Take the part that opens with the line containing "text That's the table for Re= 6.0000" and closes with the line containing "text reyno 2 -0.7994", and write those lines out again with "resultant" replaced by "final" and nothing else changed.
========================
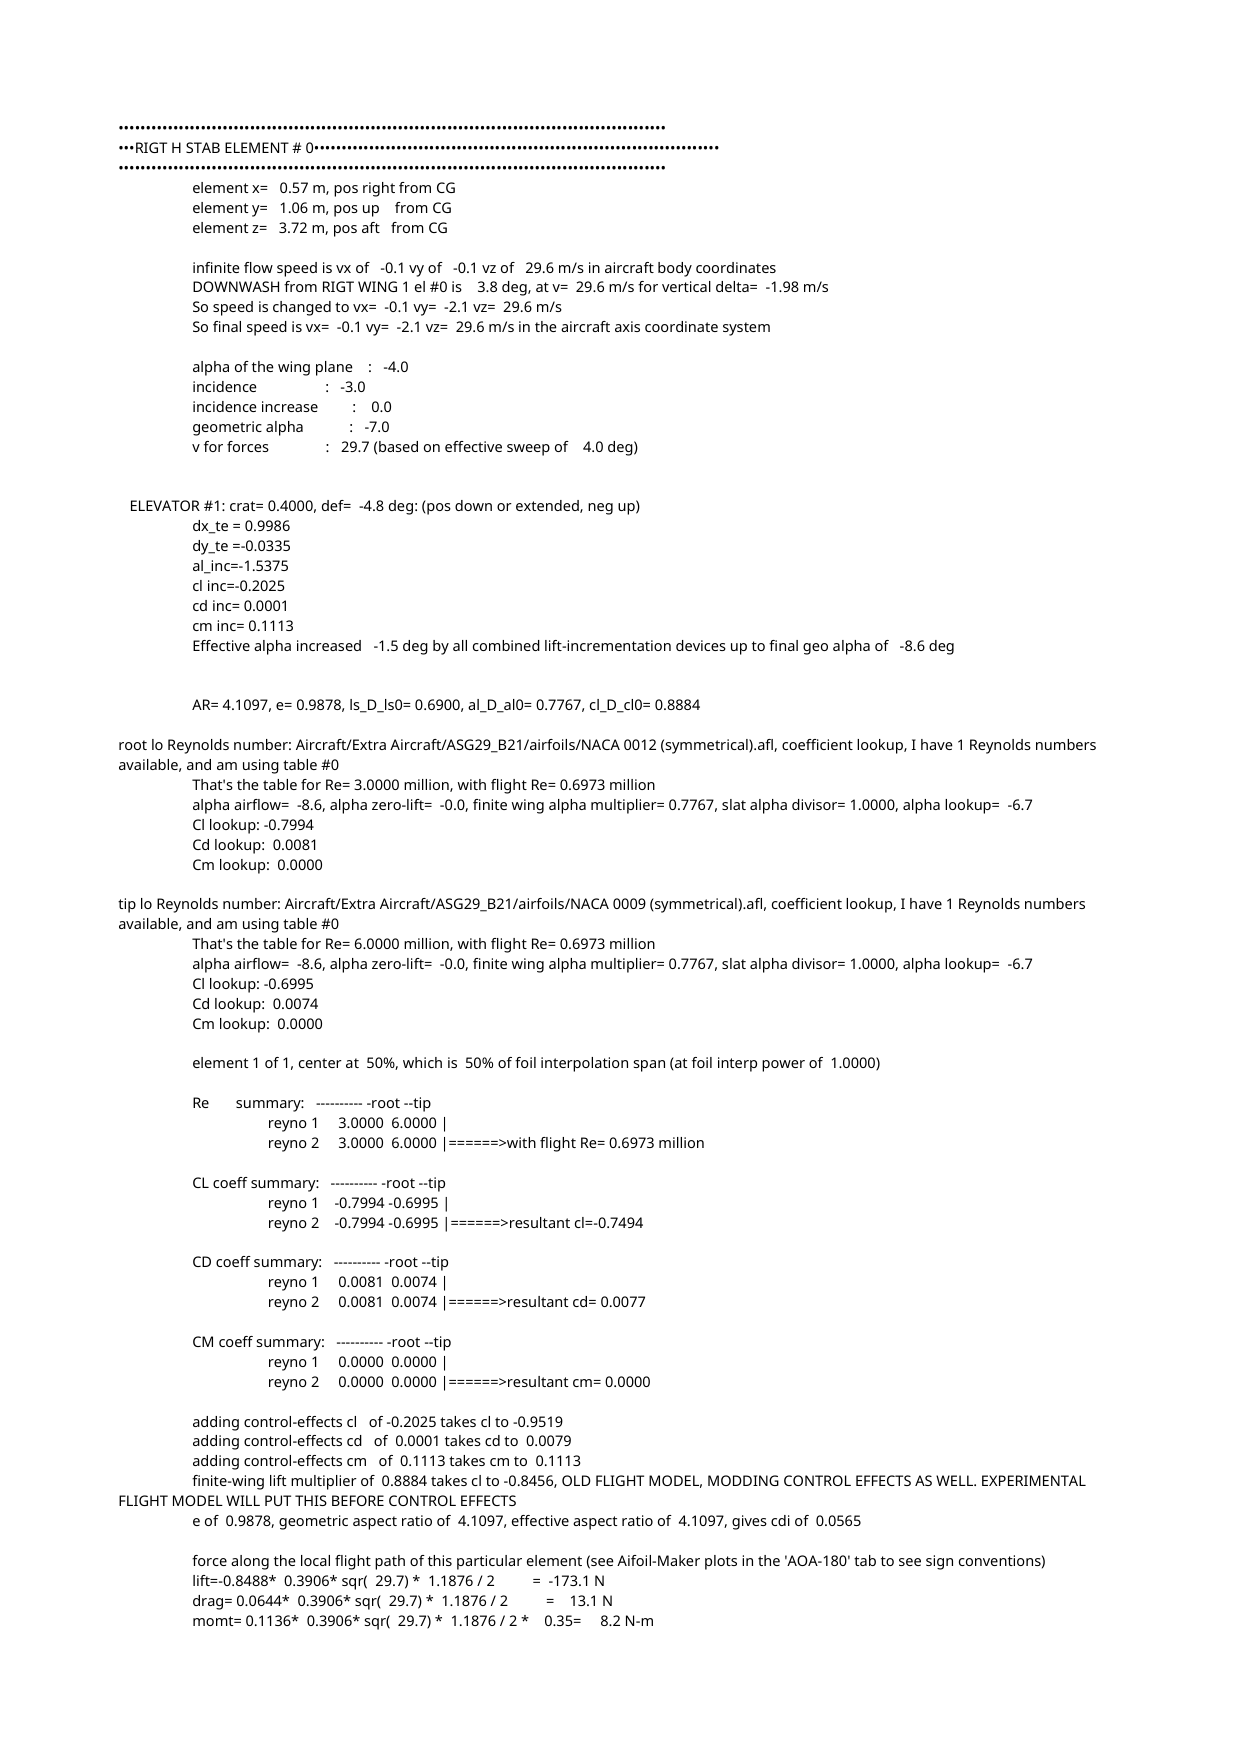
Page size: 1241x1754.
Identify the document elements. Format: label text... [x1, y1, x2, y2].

text That's the table for Re= 6.0000 million, with flight Re= 0.6973 million [118, 934, 1122, 954]
text Re summary: ---------- -root --tip [118, 1093, 1122, 1113]
text ELEVATOR #1: crat= 0.4000, def= -4.8 deg: (pos down or extended, neg up) [118, 496, 1122, 516]
text reyno 2 -0.7994 -0.6995 |======>resultant cl=-0.7494 [118, 1212, 1122, 1232]
text •••••••••••••••••••••••••••••••••••••••••••••••••••••••••••••••••••••••••••••••••••••••••••••••••••• [118, 158, 1122, 178]
text adding control-effects cm of 0.1113 takes cm to 0.1113 [118, 1451, 1122, 1471]
text adding control-effects cd of 0.0001 takes cd to 0.0079 [118, 1431, 1122, 1451]
text Cm lookup: 0.0000 [118, 1013, 1122, 1033]
text incidence increase : 0.0 [118, 397, 1122, 417]
text CD coeff summary: ---------- -root --tip [118, 1252, 1122, 1272]
text tip lo Reynolds number: Aircraft/Extra Aircraft/ASG29_B21/airfoils/NACA 0009 (symmetrical).afl, coefficient lookup, I have 1 Reynolds numbers available, and am using table #0 [118, 894, 1122, 934]
text geometric alpha : -7.0 [118, 417, 1122, 436]
text v for forces : 29.7 (based on effective sweep of 4.0 deg) [118, 436, 1122, 456]
text CL coeff summary: ---------- -root --tip [118, 1173, 1122, 1192]
text Cd lookup: 0.0074 [118, 993, 1122, 1013]
text infinite flow speed is vx of -0.1 vy of -0.1 vz of 29.6 m/s in aircraft body coordinates [118, 257, 1122, 277]
text alpha airflow= -8.6, alpha zero-lift= -0.0, finite wing alpha multiplier= 0.7767, slat alpha divisor= 1.0000, alpha lookup= -6.7 [118, 954, 1122, 974]
text reyno 1 0.0081 0.0074 | [118, 1272, 1122, 1292]
text finite-wing lift multiplier of 0.8884 takes cl to -0.8456, OLD FLIGHT MODEL, MODDING CONTROL EFFECTS AS WELL. EXPERIMENTAL FLIGHT MODEL WILL PUT THIS BEFORE CONTROL EFFECTS [118, 1471, 1122, 1511]
text drag= 0.0644* 0.3906* sqr( 29.7) * 1.1876 / 2 = 13.1 N [118, 1590, 1122, 1610]
text root lo Reynolds number: Aircraft/Extra Aircraft/ASG29_B21/airfoils/NACA 0012 (symmetrical).afl, coefficient lookup, I have 1 Reynolds numbers available, and am using table #0 [118, 735, 1122, 775]
text element y= 1.06 m, pos up from CG [118, 198, 1122, 218]
text force along the local flight path of this particular element (see Aifoil-Maker plots in the 'AOA-180' tab to see sign conventions) [118, 1551, 1122, 1571]
text dy_te =-0.0335 [118, 536, 1122, 556]
text reyno 1 3.0000 6.0000 | [118, 1113, 1122, 1133]
text Cl lookup: -0.6995 [118, 974, 1122, 993]
text Cl lookup: -0.7994 [118, 814, 1122, 834]
text alpha airflow= -8.6, alpha zero-lift= -0.0, finite wing alpha multiplier= 0.7767, slat alpha divisor= 1.0000, alpha lookup= -6.7 [118, 794, 1122, 814]
text •••RIGT H STAB ELEMENT # 0•••••••••••••••••••••••••••••••••••••••••••••••••••••••••••••••••••••••••• [118, 138, 1122, 158]
text That's the table for Re= 3.0000 million, with flight Re= 0.6973 million [118, 775, 1122, 794]
text So final speed is vx= -0.1 vy= -2.1 vz= 29.6 m/s in the aircraft axis coordinate system [118, 317, 1122, 337]
text cl inc=-0.2025 [118, 576, 1122, 596]
text element z= 3.72 m, pos aft from CG [118, 218, 1122, 237]
text cd inc= 0.0001 [118, 596, 1122, 616]
text incidence : -3.0 [118, 377, 1122, 397]
text reyno 2 3.0000 6.0000 |======>with flight Re= 0.6973 million [118, 1133, 1122, 1153]
text element x= 0.57 m, pos right from CG [118, 178, 1122, 198]
text dx_te = 0.9986 [118, 516, 1122, 536]
text reyno 1 0.0000 0.0000 | [118, 1352, 1122, 1372]
text al_inc=-1.5375 [118, 556, 1122, 576]
text DOWNWASH from RIGT WING 1 el #0 is 3.8 deg, at v= 29.6 m/s for vertical delta= -1.98 m/s [118, 277, 1122, 297]
text alpha of the wing plane : -4.0 [118, 357, 1122, 377]
text Effective alpha increased -1.5 deg by all combined lift-incrementation devices up to final geo alpha of -8.6 deg [118, 635, 1122, 655]
text reyno 1 -0.7994 -0.6995 | [118, 1192, 1122, 1212]
text momt= 0.1136* 0.3906* sqr( 29.7) * 1.1876 / 2 * 0.35= 8.2 N-m [118, 1610, 1122, 1630]
text element 1 of 1, center at 50%, which is 50% of foil interpolation span (at foil interp power of 1.0000) [118, 1053, 1122, 1073]
text adding control-effects cl of -0.2025 takes cl to -0.9519 [118, 1411, 1122, 1431]
text e of 0.9878, geometric aspect ratio of 4.1097, effective aspect ratio of 4.1097, gives cdi of 0.0565 [118, 1511, 1122, 1531]
text reyno 2 0.0081 0.0074 |======>resultant cd= 0.0077 [118, 1292, 1122, 1312]
text cm inc= 0.1113 [118, 616, 1122, 635]
text •••••••••••••••••••••••••••••••••••••••••••••••••••••••••••••••••••••••••••••••••••••••••••••••••••• [118, 118, 1122, 138]
text AR= 4.1097, e= 0.9878, ls_D_ls0= 0.6900, al_D_al0= 0.7767, cl_D_cl0= 0.8884 [118, 695, 1122, 715]
text Cd lookup: 0.0081 [118, 834, 1122, 854]
text Cm lookup: 0.0000 [118, 854, 1122, 874]
text reyno 2 0.0000 0.0000 |======>resultant cm= 0.0000 [118, 1372, 1122, 1391]
text CM coeff summary: ---------- -root --tip [118, 1332, 1122, 1352]
text So speed is changed to vx= -0.1 vy= -2.1 vz= 29.6 m/s [118, 297, 1122, 317]
text lift=-0.8488* 0.3906* sqr( 29.7) * 1.1876 / 2 = -173.1 N [118, 1571, 1122, 1590]
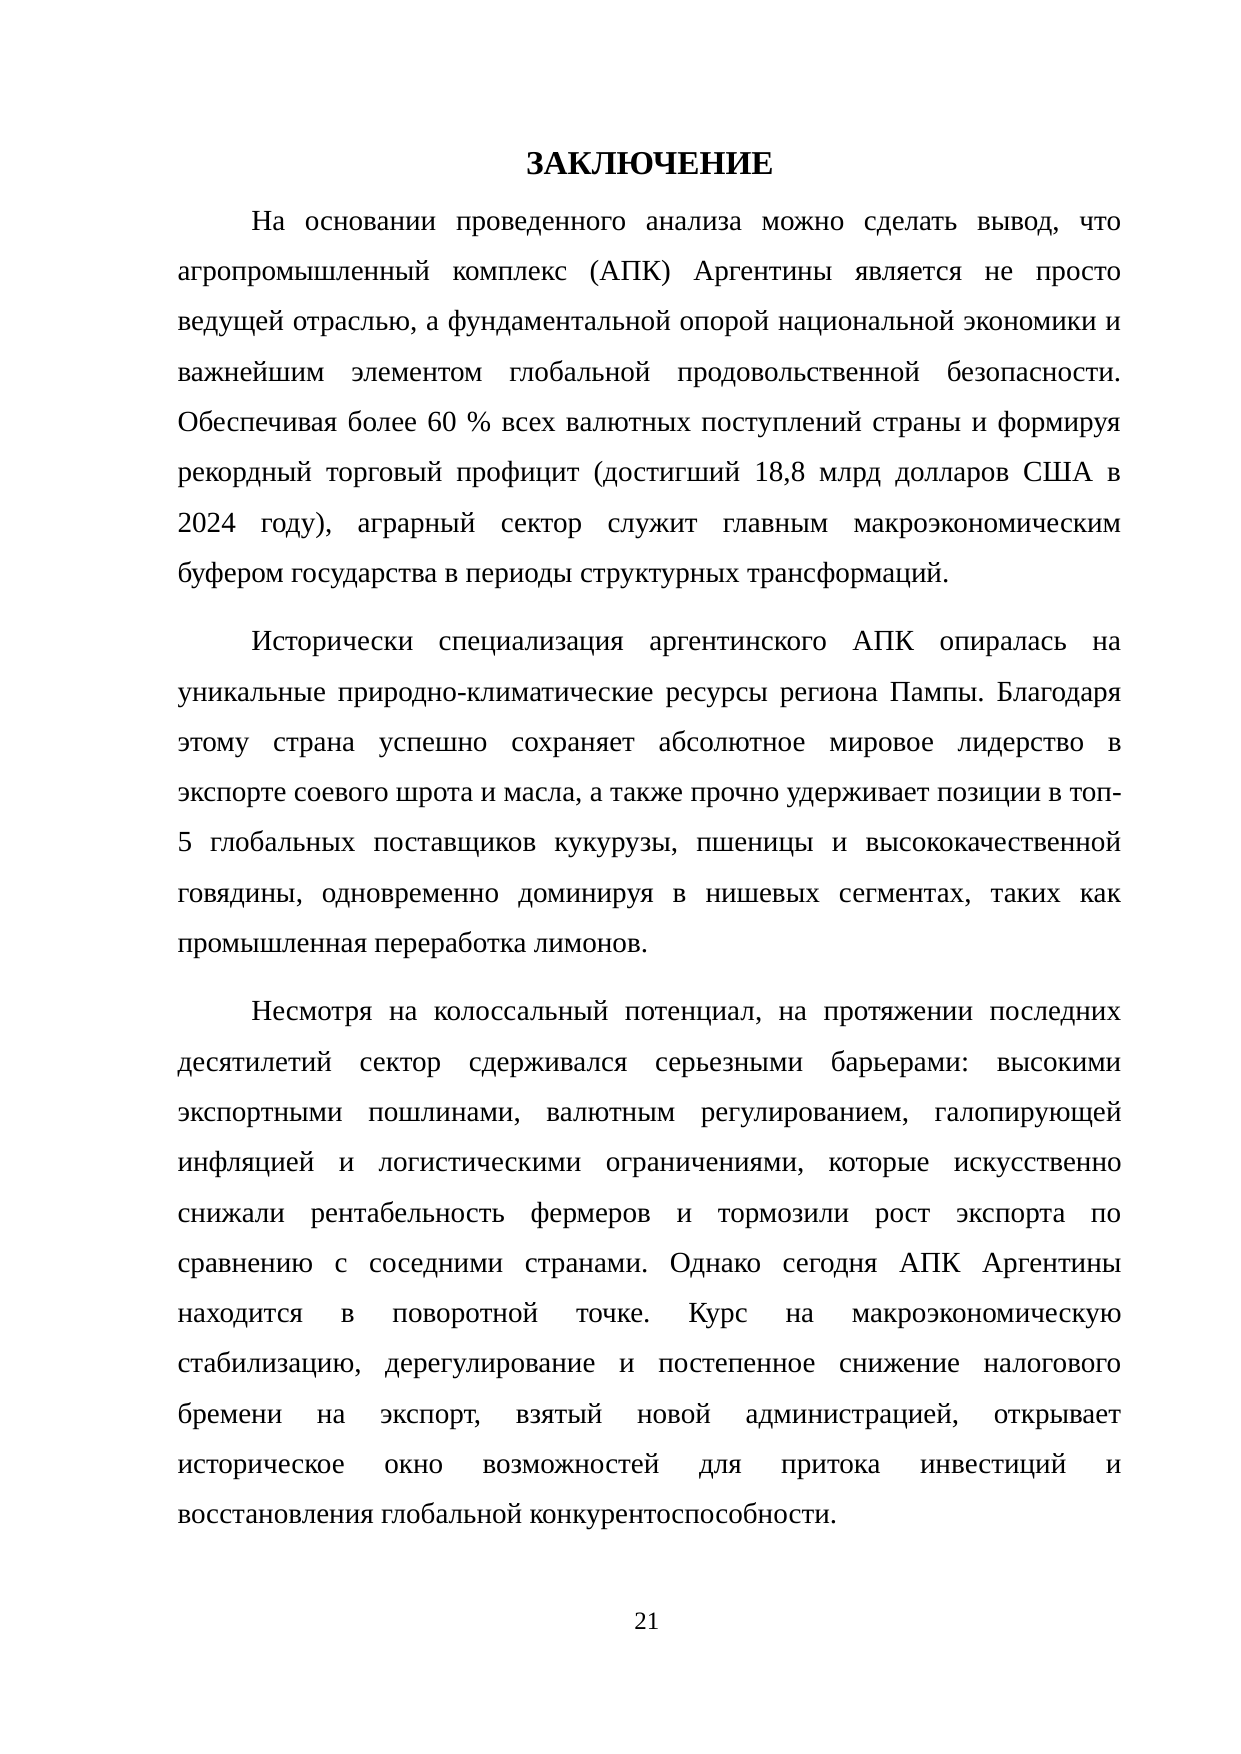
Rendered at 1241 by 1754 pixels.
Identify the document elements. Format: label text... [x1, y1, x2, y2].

text На основании проведенного анализа можно сделать вывод, что агропромышленный комплекс (АПК) Аргентины является не просто ведущей отраслью, а фундаментальной опорой национальной экономики и важнейшим элементом глобальной продовольственной безопасности. Обеспечивая более 60 % всех валютных поступлений страны и формируя рекордный торговый профицит (достигший 18,8 млрд долларов США в 2024 году), аграрный сектор служит главным макроэкономическим буфером государства в периоды структурных трансформаций. [177, 203, 1122, 589]
subtitle ЗАКЛЮЧЕНИЕ [177, 143, 1122, 181]
text Исторически специализация аргентинского АПК опиралась на уникальные природно-климатические ресурсы региона Пампы. Благодаря этому страна успешно сохраняет абсолютное мировое лидерство в экспорте соевого шрота и масла, а также прочно удерживает позиции в топ-5 глобальных поставщиков кукурузы, пшеницы и высококачественной говядины, одновременно доминируя в нишевых сегментах, таких как промышленная переработка лимонов. [177, 623, 1122, 959]
text Несмотря на колоссальный потенциал, на протяжении последних десятилетий сектор сдерживался серьезными барьерами: высокими экспортными пошлинами, валютным регулированием, галопирующей инфляцией и логистическими ограничениями, которые искусственно снижали рентабельность фермеров и тормозили рост экспорта по сравнению с соседними странами. Однако сегодня АПК Аргентины находится в поворотной точке. Курс на макроэкономическую стабилизацию, дерегулирование и постепенное снижение налогового бремени на экспорт, взятый новой администрацией, открывает историческое окно возможностей для притока инвестиций и восстановления глобальной конкурентоспособности. [177, 993, 1122, 1530]
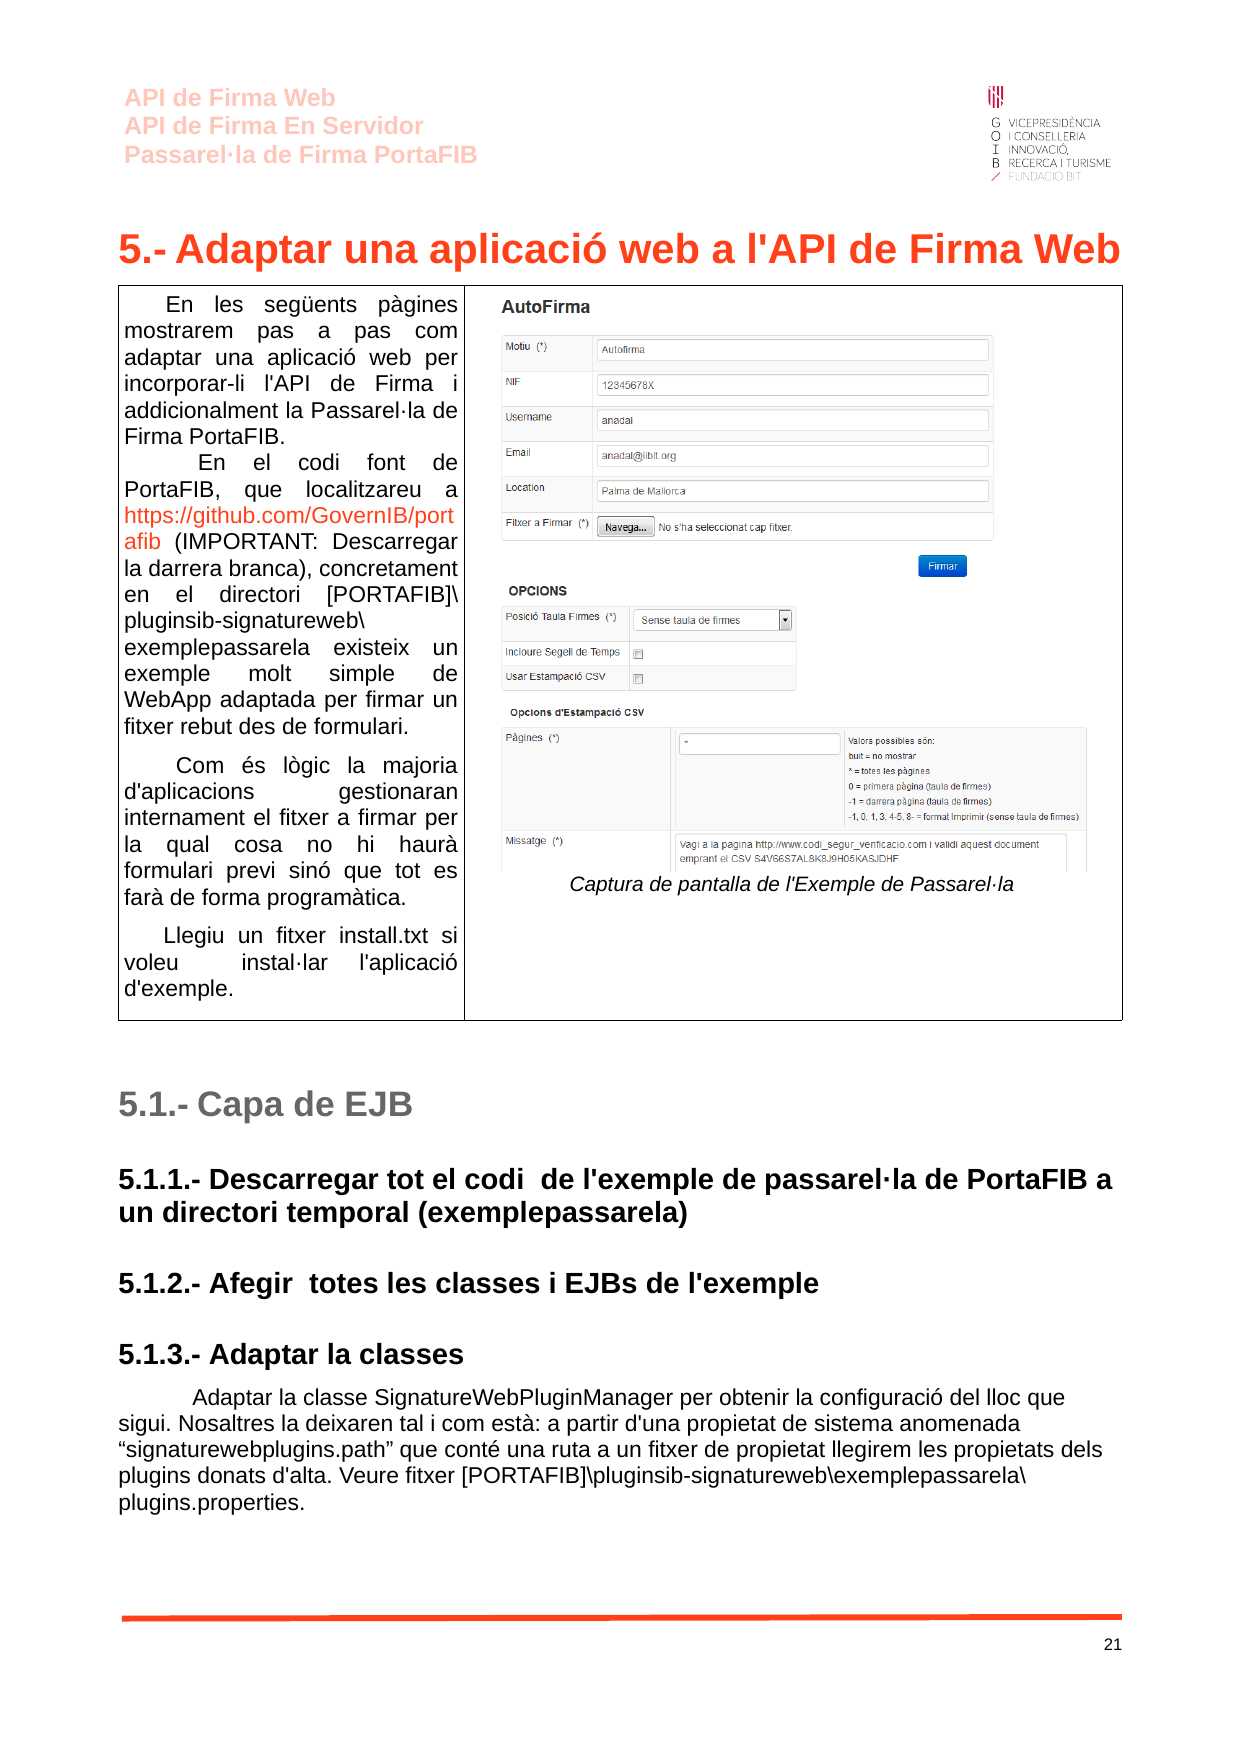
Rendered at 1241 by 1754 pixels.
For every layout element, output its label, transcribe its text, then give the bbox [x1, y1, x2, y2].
========================
COMPLETE RESPONSE:
text That's the table for Re= 6.0000 million, with flight Re= 0.6973 million [118, 934, 1122, 954]
text Re summary: ---------- -root --tip [118, 1093, 1122, 1113]
text ELEVATOR #1: crat= 0.4000, def= -4.8 deg: (pos down or extended, neg up) [118, 496, 1122, 516]
text reyno 2 -0.7994 -0.6995 |======>final cl=-0.7494 [118, 1212, 1122, 1232]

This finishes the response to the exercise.